僕が読みたいと思う二次創作『インフィニット・ストラトス』 作:那由他01
シャルルくんは酷く挙動不審になりながら俺に案内されている。案内されている場所は食堂、入学前に配られたマップがあるから普通に移動できると思うのだが、それでも一人ぼっちで食事するのは可哀想だ。俺が居なければ上級生達に言い寄られて食事もままならないだろうし。

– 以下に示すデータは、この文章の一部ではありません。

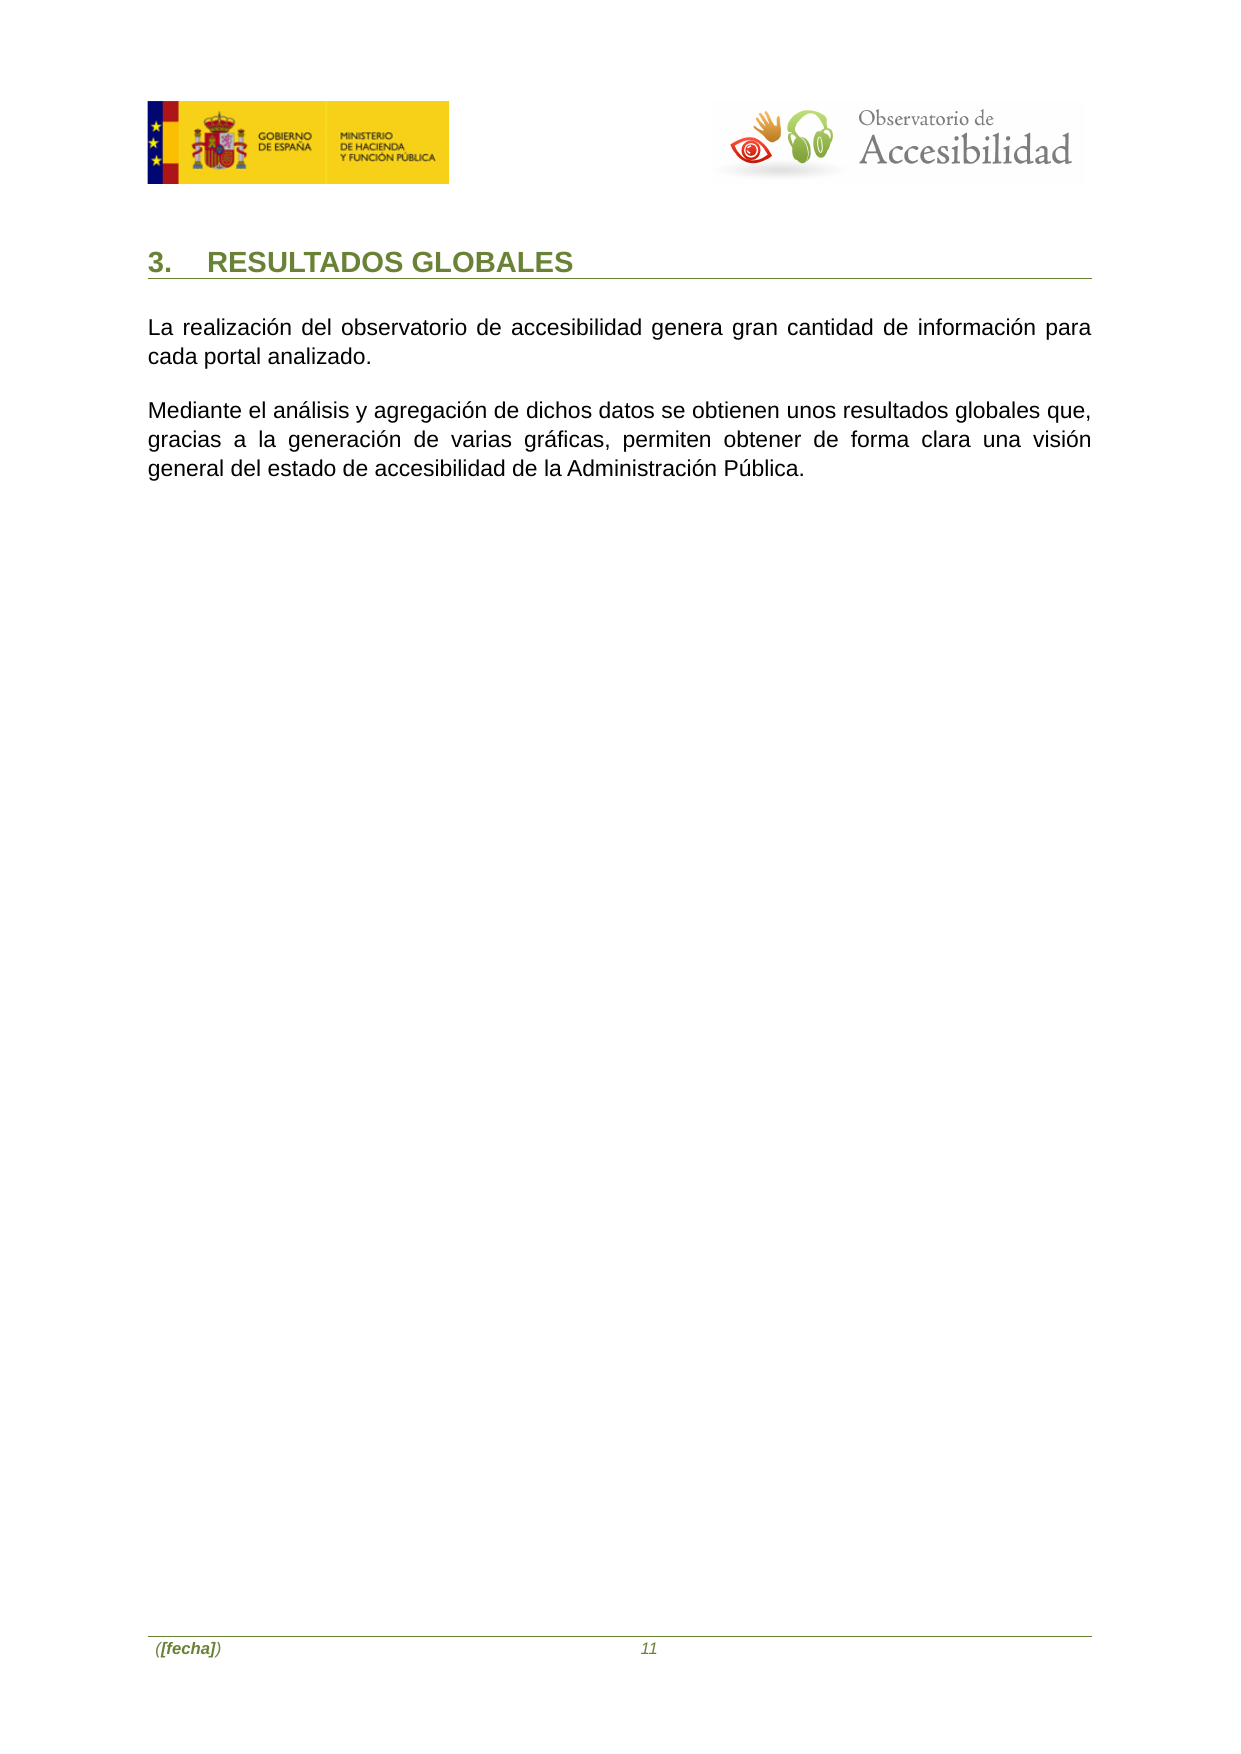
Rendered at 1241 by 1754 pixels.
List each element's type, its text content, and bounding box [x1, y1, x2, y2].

ダラダラと移動していると銀色の髪をした少女が睨みを効かせて俺の前で仁王立ちしている。
「待っていたぞ」
「待ってないぞ」
殺意をムンムンに感じられる。流石に授業中に煽りすぎたのが原因だろうか? だが、授業中に指示されたことを実行しないこいつもこいつだ。名前は? ボーデヴィッヒだったか? ファーストネームの方は知らない。広瀬さんが名字の方しか教えてくれなかったわけだし。
「飯を食べに行くんだ。一緒に行くか?」
「なぜ貴様と……」
「なら退けてくれ、お腹が空いているんだ。後ろのシャルルくんも」
「……うん」
刹那、一瞬で接近されて拳銃を奪われる。
「なんの訓練も受けていないようだな」
「ああ、訓練なんて受けていない。銃口を向けるな、怖いだろうが」
「なぜ恐怖しない……」
「そら安全装置かけてるからさ」
彼女は静かに安全装置を解除し、引き金に指をかける。
この子は馬鹿なのだろうか? 一応は企業代表という地位を持ち合わせているが、俺は一般人、一般人に銃口を向けるという行動を起こすのは軍人として失格だ。軍人は一般人、民間人、市民を守るために組織されている。ヤクザ者だって、カタギに銃口を向けることはない。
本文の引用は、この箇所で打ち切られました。